Calculate integral using the method of parameter derivation or integration $$F( \alpha ) = \int^{ \pi }_{ 0} \ln
 ( 1 - 2 \alpha \cos x + \alpha^{2} ) dx$$
Should I derive the inner function? But I can't process the derived outcome.

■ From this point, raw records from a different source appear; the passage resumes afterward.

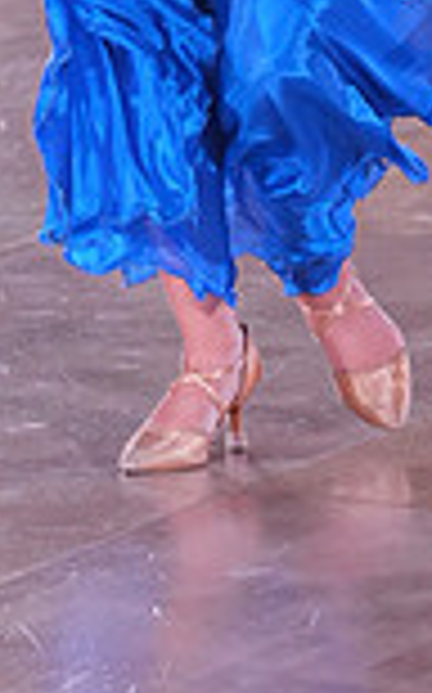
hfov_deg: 3.0
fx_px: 8266
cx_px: 38
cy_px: -482
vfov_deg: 4.8
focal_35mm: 438
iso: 2000
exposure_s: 1/400
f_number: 4
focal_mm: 114
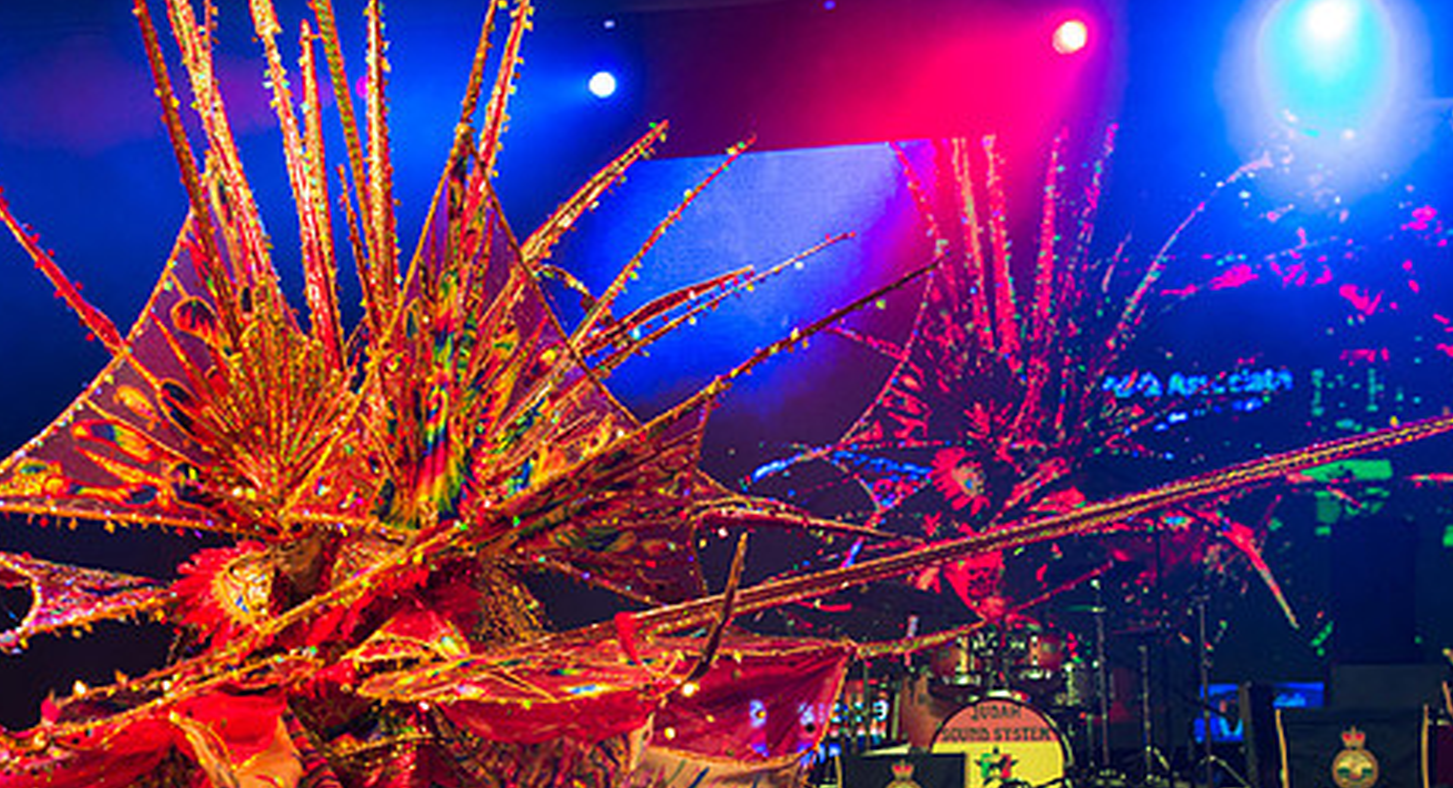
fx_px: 3820
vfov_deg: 11.8
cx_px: 709
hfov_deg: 21.5
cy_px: 566
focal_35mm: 100
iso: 2500
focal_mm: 70
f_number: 5.6
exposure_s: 1/320
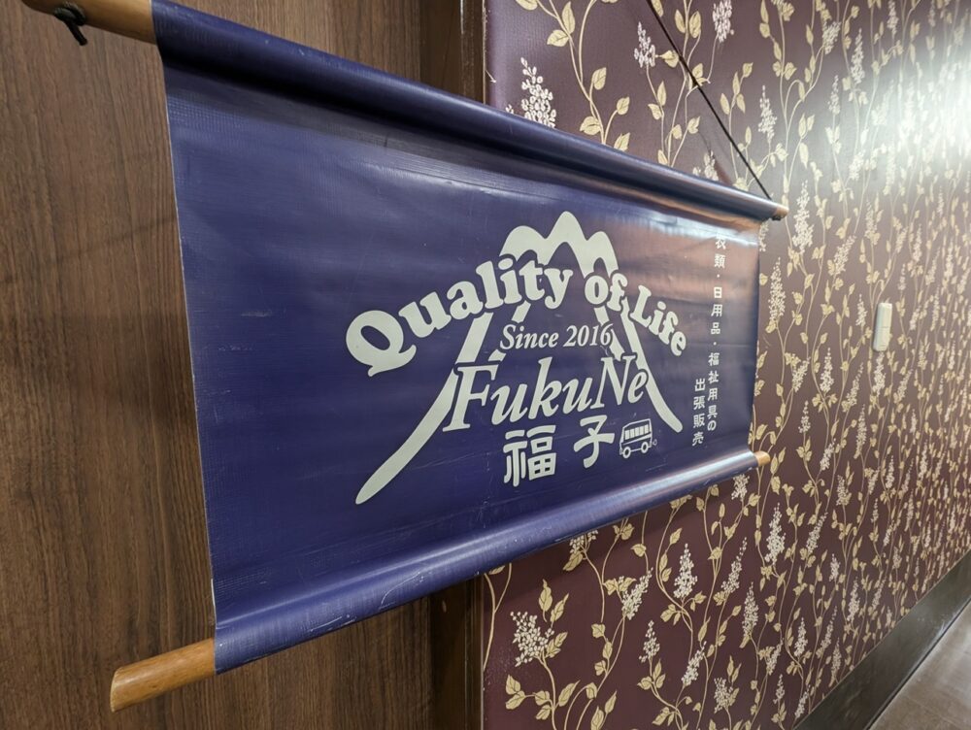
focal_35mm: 12
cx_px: 486
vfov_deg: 94.6
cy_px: 365
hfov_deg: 110.5
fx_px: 337
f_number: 1.95
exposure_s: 1/30.7
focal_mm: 2.23
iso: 261
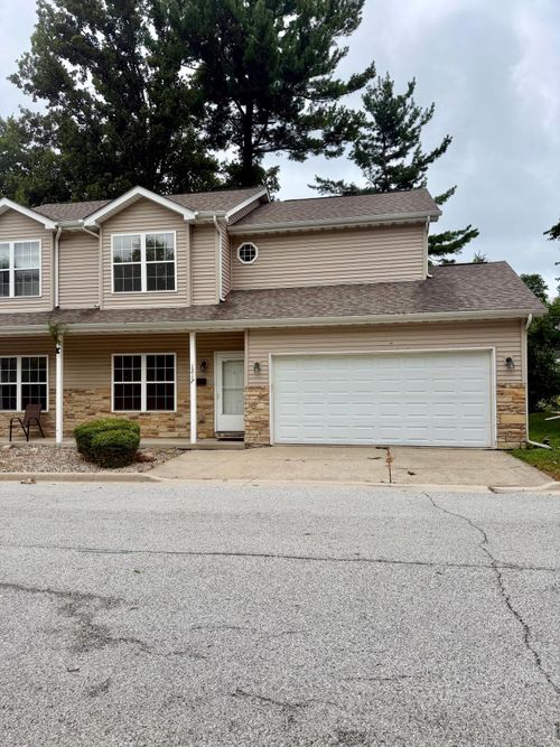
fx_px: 518
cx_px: 280
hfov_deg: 56.8
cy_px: 374
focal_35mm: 24
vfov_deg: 71.6
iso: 80
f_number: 1.78
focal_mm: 6.76
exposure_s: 1/2169
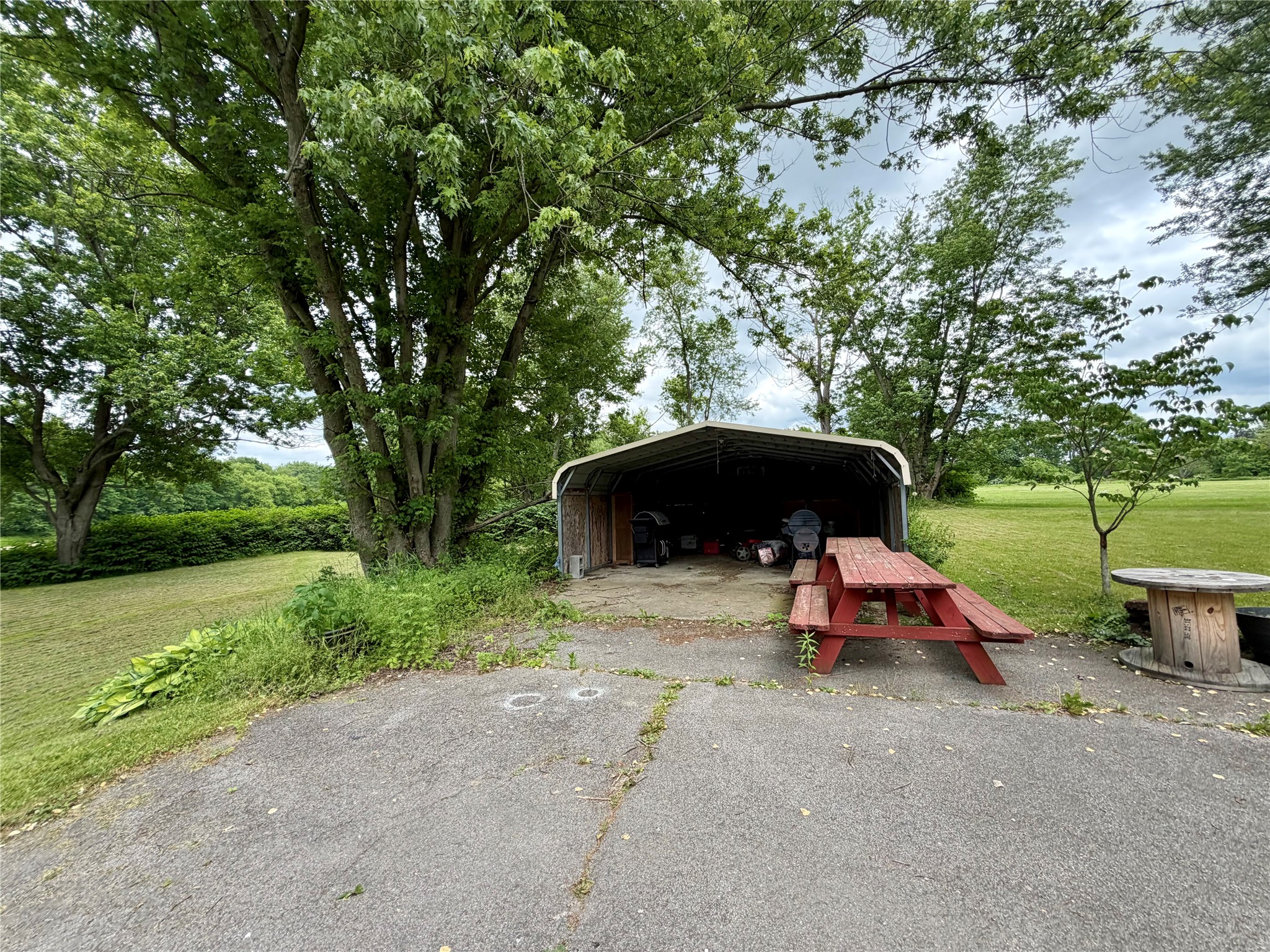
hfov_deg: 102.1
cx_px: 635
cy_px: 476
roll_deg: +1.4
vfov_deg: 85.7
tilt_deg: +2.1
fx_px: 514
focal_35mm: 14
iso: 50
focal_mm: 2.22
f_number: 2.2
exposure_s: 1/502
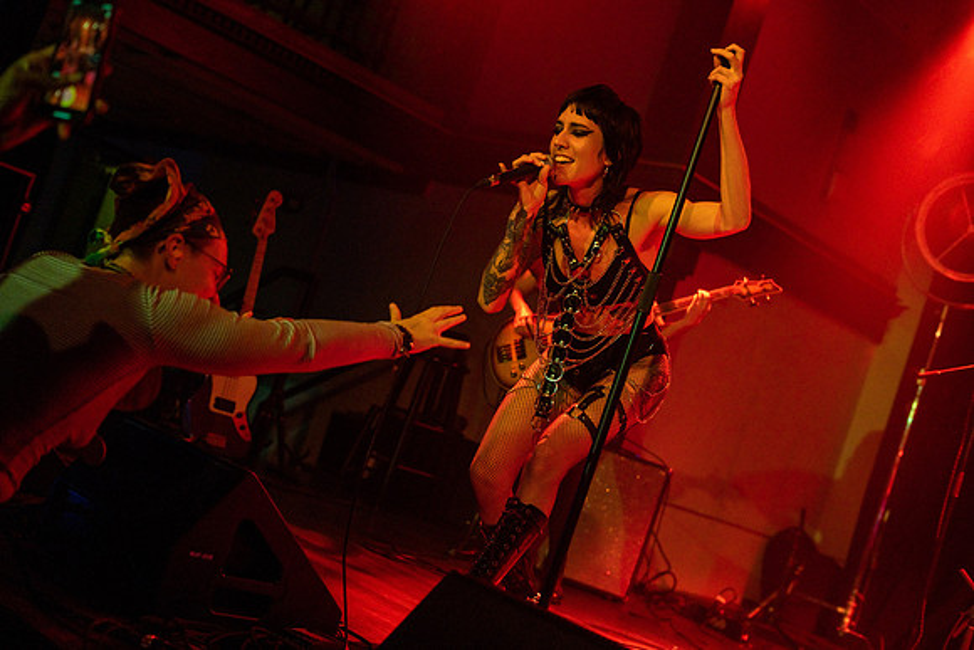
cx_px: 487
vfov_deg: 27.0
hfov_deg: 39.6
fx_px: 1353
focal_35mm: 50
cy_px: 325
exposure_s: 1/250
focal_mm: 50
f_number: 2.8
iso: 3200
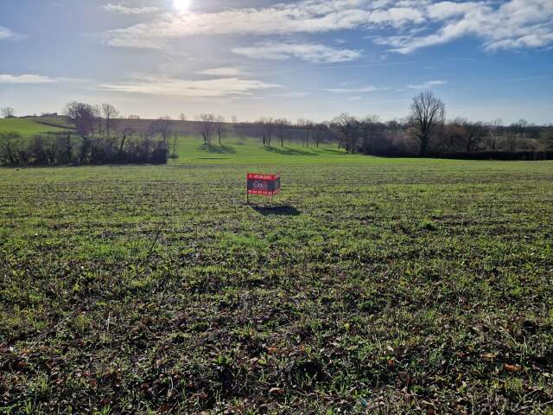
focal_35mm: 23
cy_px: 208
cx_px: 276
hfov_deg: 73.9
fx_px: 367
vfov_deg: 58.9
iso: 50
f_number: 1.8
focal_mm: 5.4
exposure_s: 1/4240
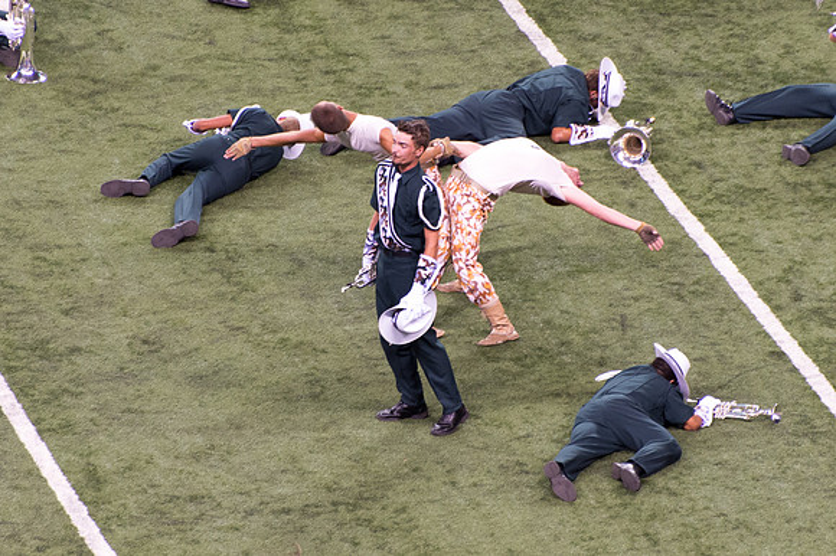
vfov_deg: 2.6
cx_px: 440
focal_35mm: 527
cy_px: 222
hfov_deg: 3.9
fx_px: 12224
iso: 2200
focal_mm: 300
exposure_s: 1/320
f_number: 5.6
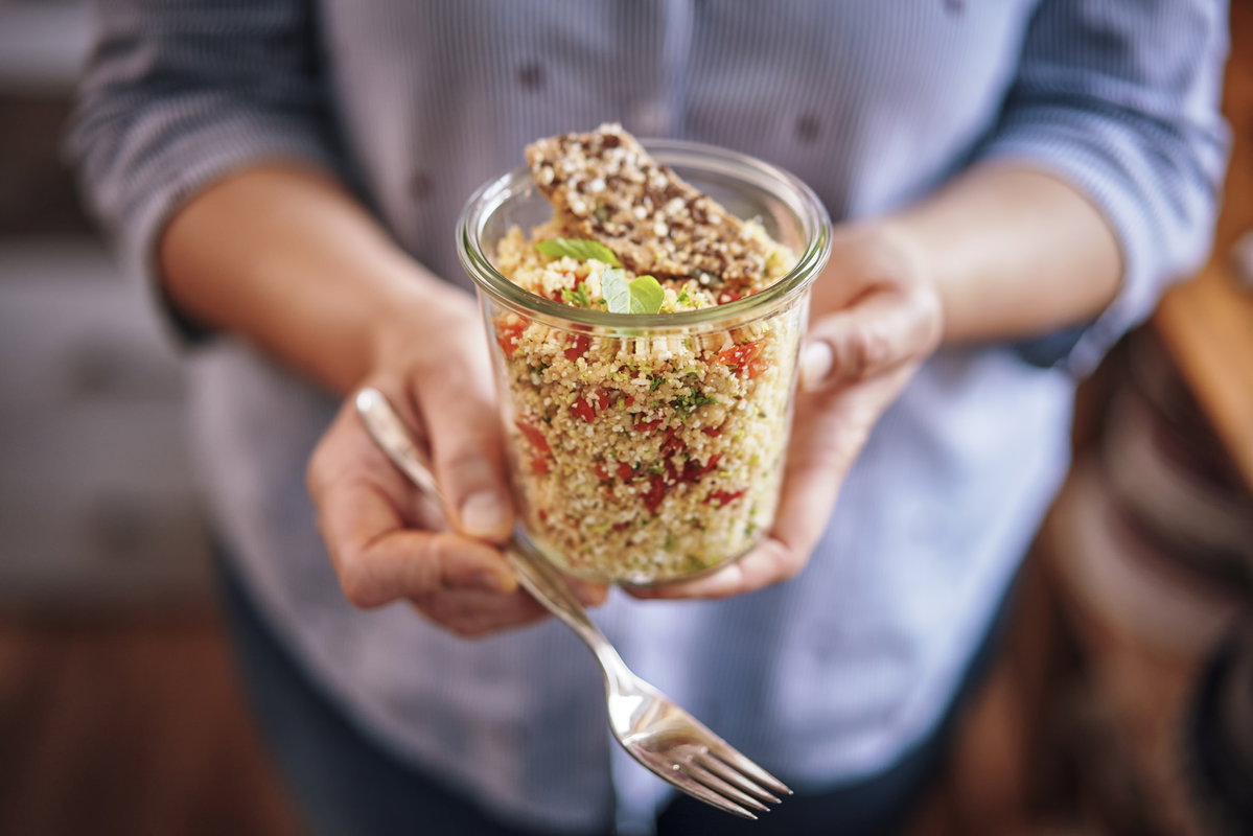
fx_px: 1915
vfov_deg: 24.6
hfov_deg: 36.2
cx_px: 626
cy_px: 418
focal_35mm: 55
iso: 400
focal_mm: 55
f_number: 1.8
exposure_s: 1/250
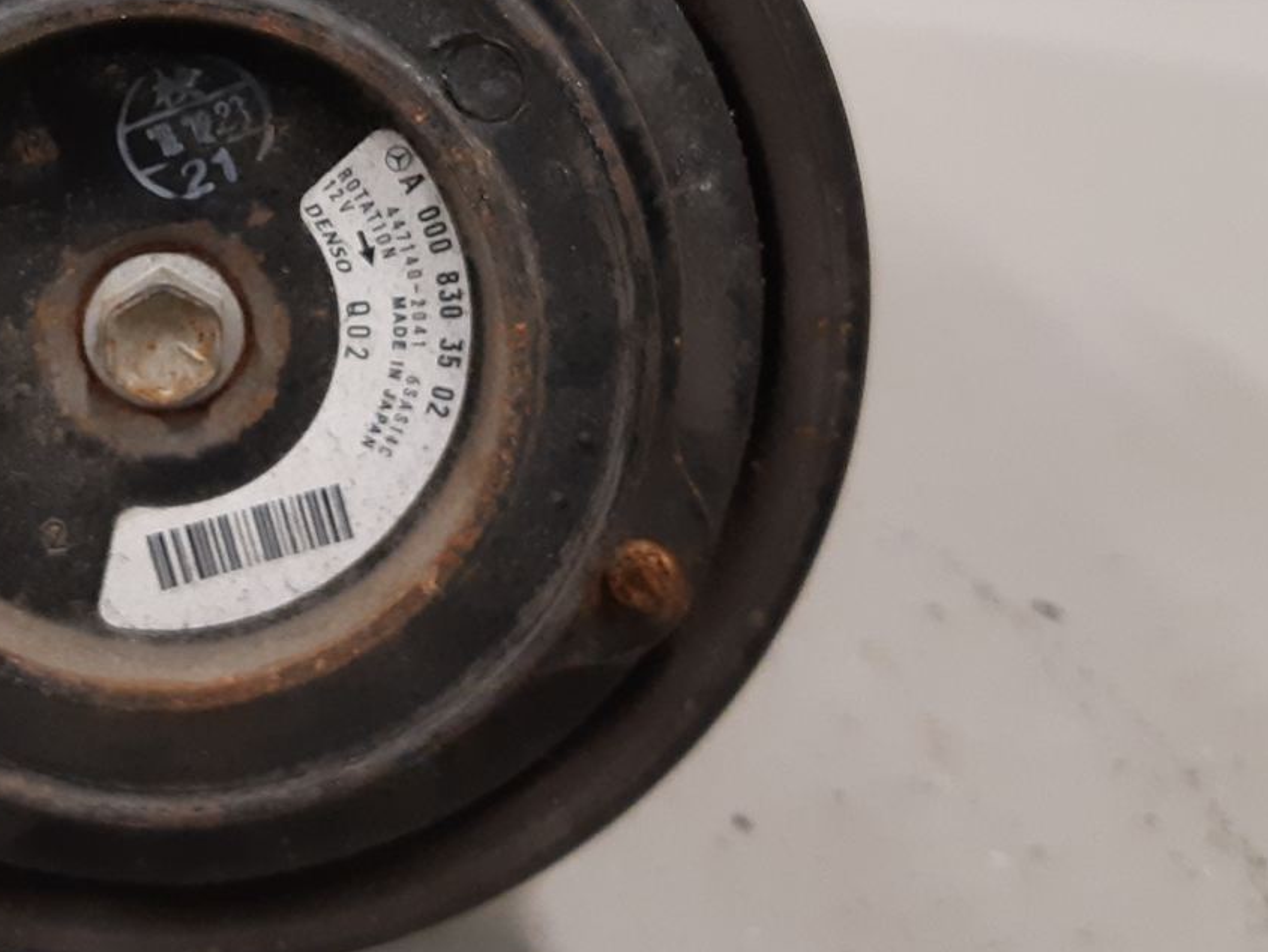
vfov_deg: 22.9
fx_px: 2308
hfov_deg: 29.8
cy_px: 149
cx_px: 195
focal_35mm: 63
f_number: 1.7
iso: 200
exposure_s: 1/50
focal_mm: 3.93
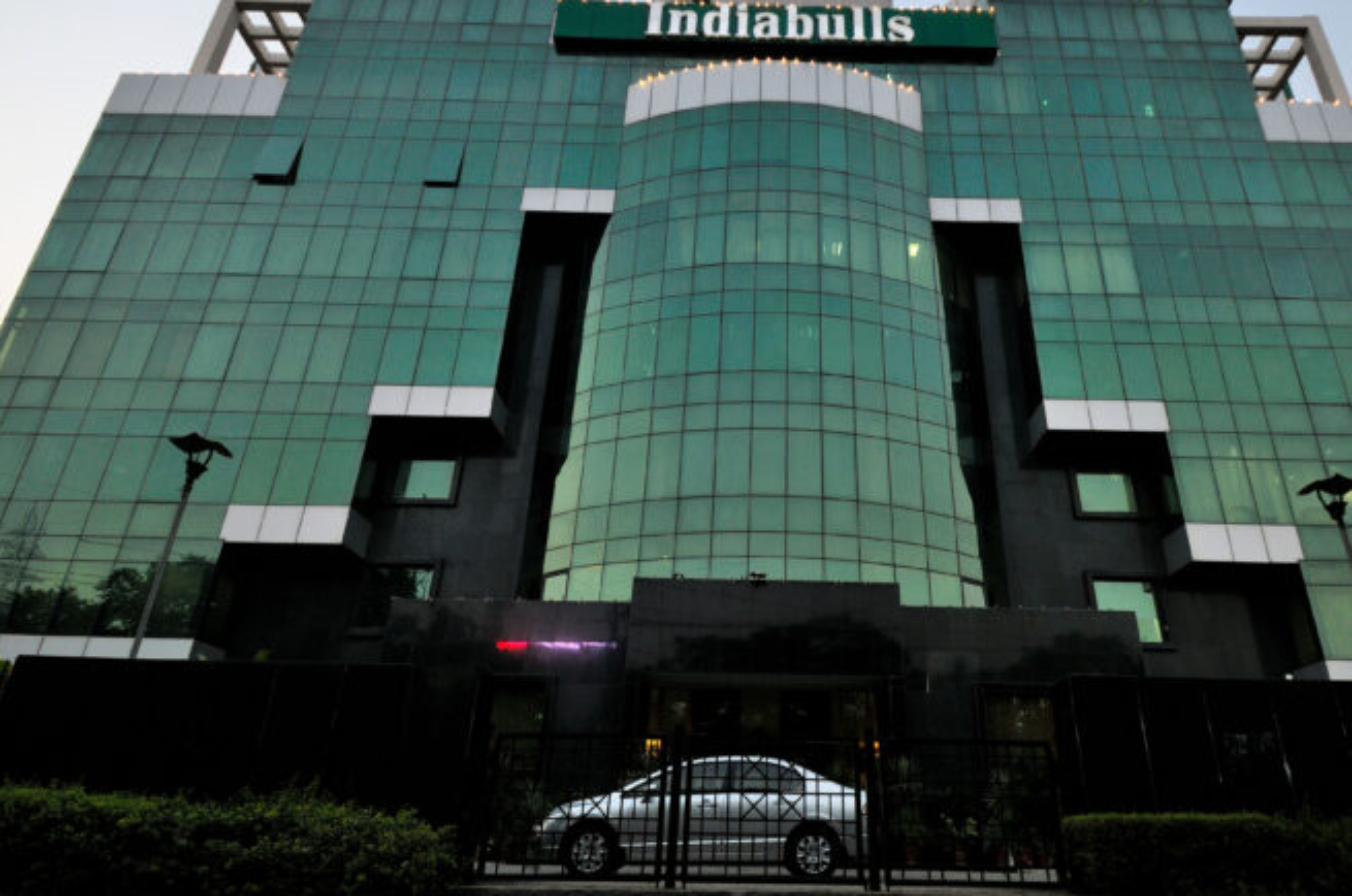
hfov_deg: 78.5
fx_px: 825
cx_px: 741
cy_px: 426
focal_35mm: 22
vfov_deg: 57.0
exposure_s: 1/50
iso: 400
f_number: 5
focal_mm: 12
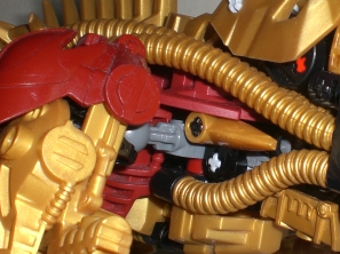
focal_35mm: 82
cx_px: 333
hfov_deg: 23.0
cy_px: 164
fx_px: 804
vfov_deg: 17.9
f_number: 4.4
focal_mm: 6.3
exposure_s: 1/60
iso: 50
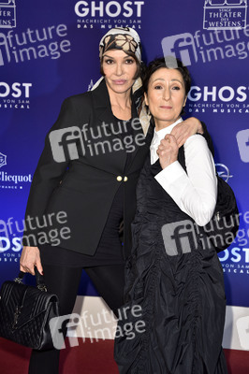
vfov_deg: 30.5
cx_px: 124
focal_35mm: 66
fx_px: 686
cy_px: 187
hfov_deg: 20.6
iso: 800
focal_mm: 66
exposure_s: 1/200
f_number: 6.3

 A: Let's generalize the problem. We want to evaluate
$$
\int_0^{\large\pi}\ln\left(a^2-2ab\cos x+b^2\right)\ dx\tag1
$$
instead of
$$
\int_0^{\large\pi}\ln\left(1-2ab\cos x+a^2\right)\ dx.\tag2
$$
Rewrite $(1)$ as
\begin{align}
\int_0^{\large\pi}\ln\left(a^2-2ab\cos x+b^2\right)\ dx&=\int_0^{\large\pi}\ln \left[a^2\left(1-\frac {2b}a\cos x+\frac {b^2}{a^2}\right)\right]\ dx\\
&=\int_0^{\large\pi}\ln a^2\ dx+\int_0^{\large\pi}\ln \left(1-\frac {2b}a\cos x+\frac {b^2}{a^2}\right)\ dx\\
&=2\pi\ln a+\int_0^{\large\pi}\ln \left(1-\frac {2b}a\cos x+\frac {b^2}{a^2}\right)\ dx.\tag3\\
\end{align}
Now let $c=\dfrac ba$, then the integral in the RHS $(3)$ turns out to be
$$
\int_0^{\large\pi}\ln \left(1-\frac {2b}a\cos x+\frac {b^2}{a^2}\right)\ dx=\int_0^{\large\pi}\ln \left(1-2c\cos x+c^2\right)\ dx.\tag4
$$
Since this is a duplicate question, I wouldn't continue my work and the rest part, $(4)$, can be seen here. I will only give you the final result and leave it to you as exercise.
$$
\int_0^{\large\pi}\ln\left(a^2-2ab\cos x+b^2\right)\ dx= \left\{ 
\begin{array}{l l}
2\pi\ln a &, \quad \text{if $0<b\le a$}\\
\\
2\pi\ln b &, \quad \text{if $0<a\le b$.}
  \end{array} \right.
$$